Most legal scholars are expecting at least some parts of the law to be thrown out, with the individual insurance mandate the most likely. In that event, House Republicans already have signaled that they would immediately seek repeal of portions of the law that remain, although a repeal stands little chance of passing the Democratic-run Senate.
Meanwhile, both parties would face pressure from the insurance industry to fix the glaring problem of being forced to write risky policies without the certainty of a flood of new policyholders under a mandate.
"The insurance industry gives money to both sides. They'd be saying, 'Look, you guys may hate each other, but you've got to get something done here,' " said Donald Taylor, of Duke University, an associate professor of public policy who blogs on health care and other topics.
Sen. Roy Blunt, R-Mo., said recently that he anticipates the political parties would work together to continue to allow young adults to stay on their parents' health policies.
A report from the Commonwealth Fund estimated that 6.6 million young adults have taken advantage of the benefit, while a new Gallup survey showed the uninsured rate for people ages 18-25 continues to decline, down to 23 percent from 28 percent when the law took effect.
In the House, Majority Leader Eric Cantor, R-Va., said recently that his party would proceed after the repeal vote on separate proposals such as bolstering health savings accounts and allowing the purchase of insurance across state lines.
Meanwhile, the White House has sought to project confidence that the court will uphold President Barack Obama's defining accomplishment. That could give Obama an election-year boost and blunt an argument being used against Missouri Sen. Claire McCaskill and other Democrats on the November ballot.
If the law is struck down, Democrats see a silver lining: the ability to go on the attack against Republicans after being bludgeoned themselves since 2010 for engineering a law that is unpopular in its entirety.
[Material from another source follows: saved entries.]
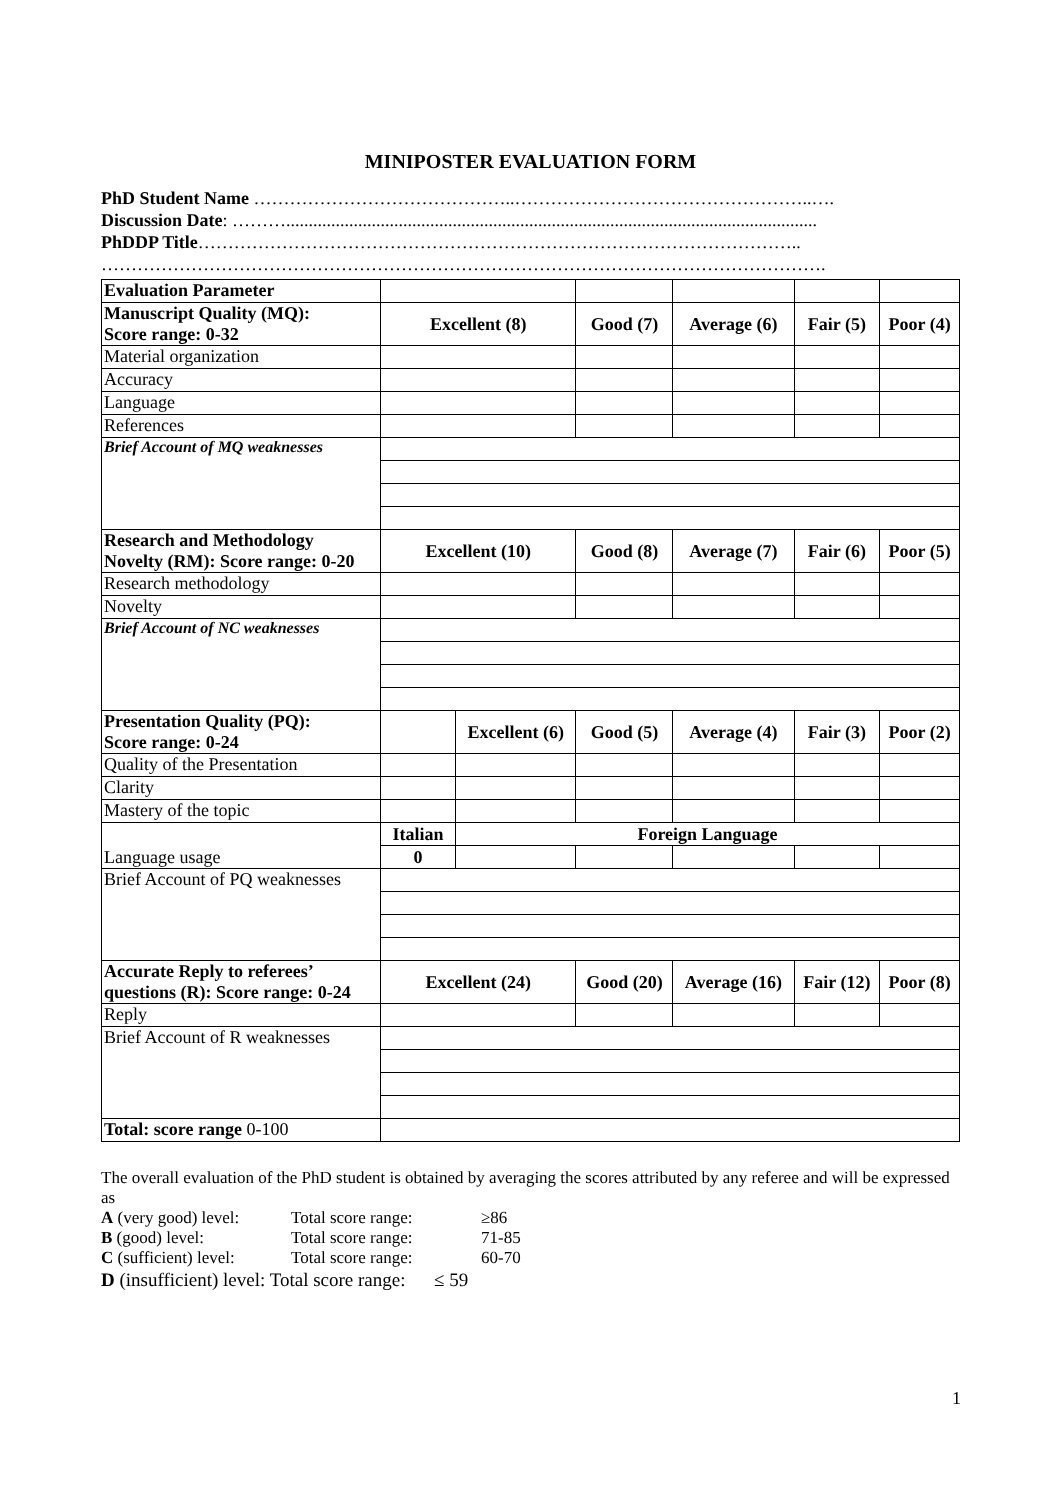MINIPOSTER EVALUATION FORM
PhD Student Name ……………………………………..…………………………………………..….
Discussion Date: ………......................................................................................................................
PhDDP Title………………………………………………………………………………………..
………………………………………………………………………………………………………….
| Evaluation Parameter | | | | | | | | |
| Manuscript Quality (MQ): Score range: 0-32 | Excellent (8) | | Good (7) | | Average (6) | Fair (5) | | Poor (4) |
| Material organization | | | | | | | | |
| Accuracy | | | | | | | | |
| Language | | | | | | | | |
| References | | | | | | | | |
| Brief Account of MQ weaknesses | | | | | | | | |
| Research and Methodology Novelty (RM): Score range: 0-20 | Excellent (10) | | Good (8) | | Average (7) | Fair (6) | | Poor (5) |
| Research methodology | | | | | | | | |
| Novelty | | | | | | | | |
| Brief Account of NC weaknesses | | | | | | | | |
| Presentation Quality (PQ): Score range: 0-24 | | Excellent (6) | | Good (5) | Average (4) | Fair (3) | Poor (2) | |
| Quality of the Presentation | | | | | | | | |
| Clarity | | | | | | | | |
| Mastery of the topic | | | | | | | | |
| Language usage | Italian | Foreign Language | | | | | | |
| | 0 | | | | | | | |
| Brief Account of PQ weaknesses | | | | | | | | |
| Accurate Reply to referees’ questions (R): Score range: 0-24 | Excellent (24) | | Good (20) | | Average (16) | Fair (12) | | Poor (8) |
| Reply | | | | | | | | |
| Brief Account of R weaknesses | | | | | | | | |
| Total: score range 0-100 | | | | | | | | |
The overall evaluation of the PhD student is obtained by averaging the scores attributed by any referee and will be expressed as
A (very good) level: Total score range: ≥86 B (good) level: Total score range: 71-85 C (sufficient) level: Total score range: 60-70
D (insufficient) level: Total score range: ≤ 59
1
In the pocket cards distributed to House Democrats, a column that reads Numbers to Know recommends talking about how 86 million people have received free preventive care services under the Affordable Care Act and 17 million children with pre-existing conditions can no longer be denied coverage.
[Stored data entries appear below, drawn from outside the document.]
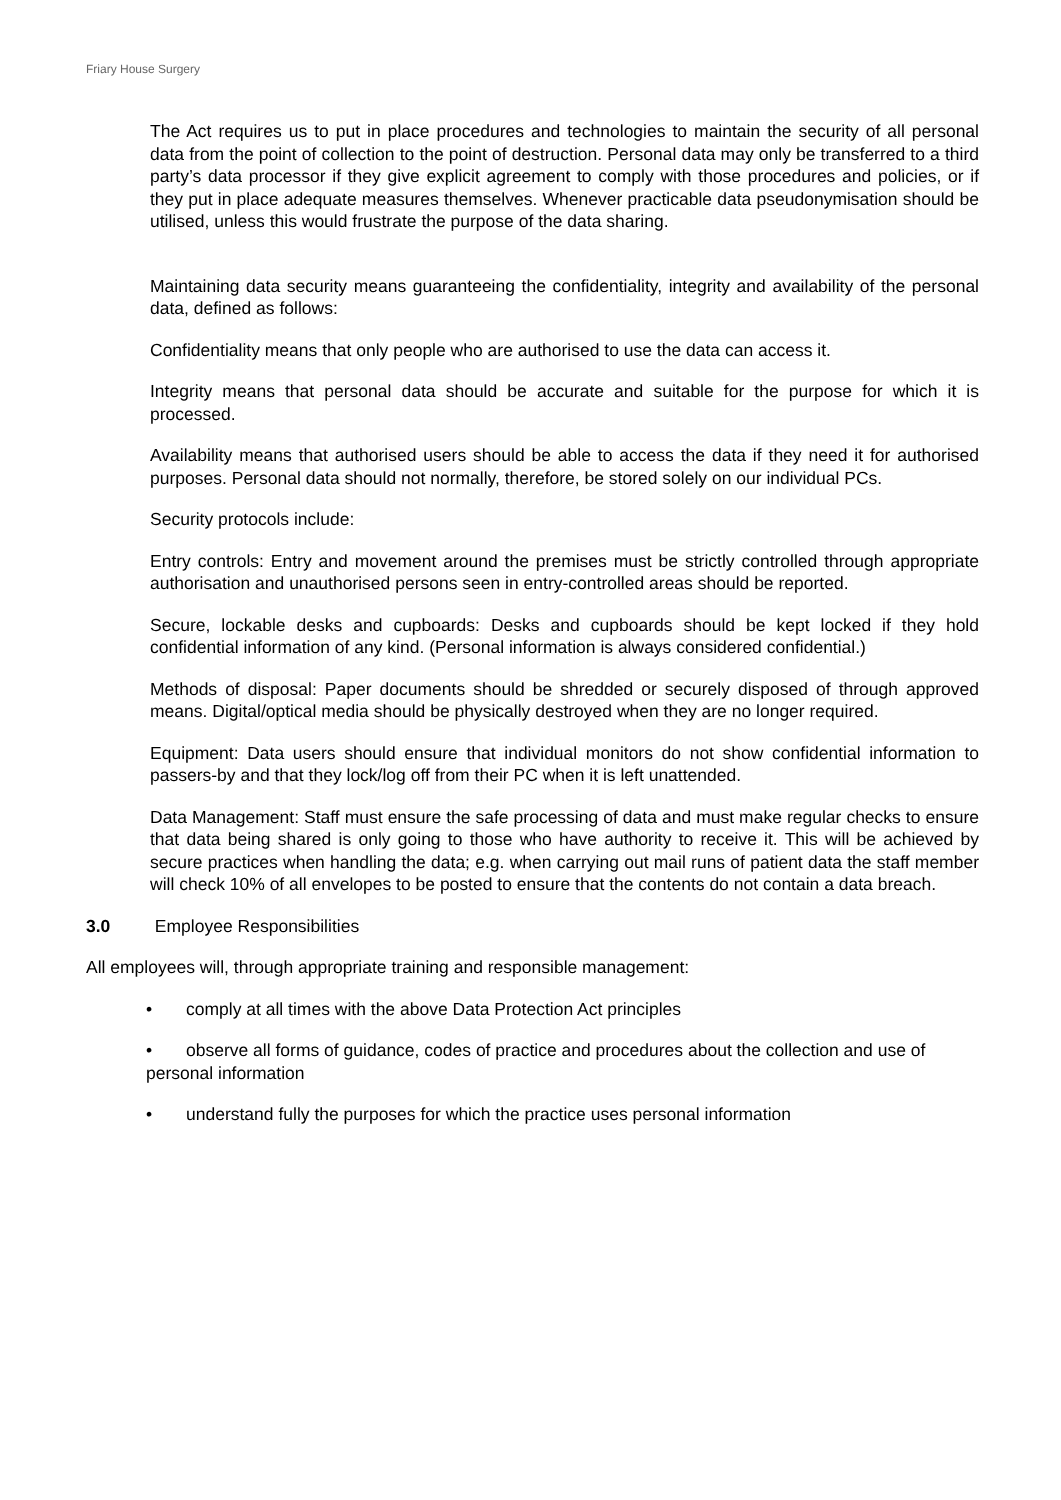Friary House Surgery
The Act requires us to put in place procedures and technologies to maintain the security of all personal data from the point of collection to the point of destruction. Personal data may only be transferred to a third party’s data processor if they give explicit agreement to comply with those procedures and policies, or if they put in place adequate measures themselves. Whenever practicable data pseudonymisation should be utilised, unless this would frustrate the purpose of the data sharing.
Maintaining data security means guaranteeing the confidentiality, integrity and availability of the personal data, defined as follows:
Confidentiality means that only people who are authorised to use the data can access it.
Integrity means that personal data should be accurate and suitable for the purpose for which it is processed.
Availability means that authorised users should be able to access the data if they need it for authorised purposes. Personal data should not normally, therefore, be stored solely on our individual PCs.
Security protocols include:
Entry controls: Entry and movement around the premises must be strictly controlled through appropriate authorisation and unauthorised persons seen in entry-controlled areas should be reported.
Secure, lockable desks and cupboards: Desks and cupboards should be kept locked if they hold confidential information of any kind. (Personal information is always considered confidential.)
Methods of disposal: Paper documents should be shredded or securely disposed of through approved means. Digital/optical media should be physically destroyed when they are no longer required.
Equipment: Data users should ensure that individual monitors do not show confidential information to passers-by and that they lock/log off from their PC when it is left unattended.
Data Management: Staff must ensure the safe processing of data and must make regular checks to ensure that data being shared is only going to those who have authority to receive it. This will be achieved by secure practices when handling the data; e.g. when carrying out mail runs of patient data the staff member will check 10% of all envelopes to be posted to ensure that the contents do not contain a data breach.
3.0 Employee Responsibilities
All employees will, through appropriate training and responsible management:
• comply at all times with the above Data Protection Act principles
• observe all forms of guidance, codes of practice and procedures about the collection and use of personal information
• understand fully the purposes for which the practice uses personal information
No matter what the court does, there is a consensus that Congress and whoever occupies the White House next year will need to act given the increasing burdens of health care costs, which the Affordable Care Act does little to address.
Before then, as Duke's Taylor suggested, the chance of anything substantial out of the Congress could be remote.
"It seems to me that both sides think they can win one more election by saying we're not as bad as the other side," he said.
The Associated Press contributed to this report.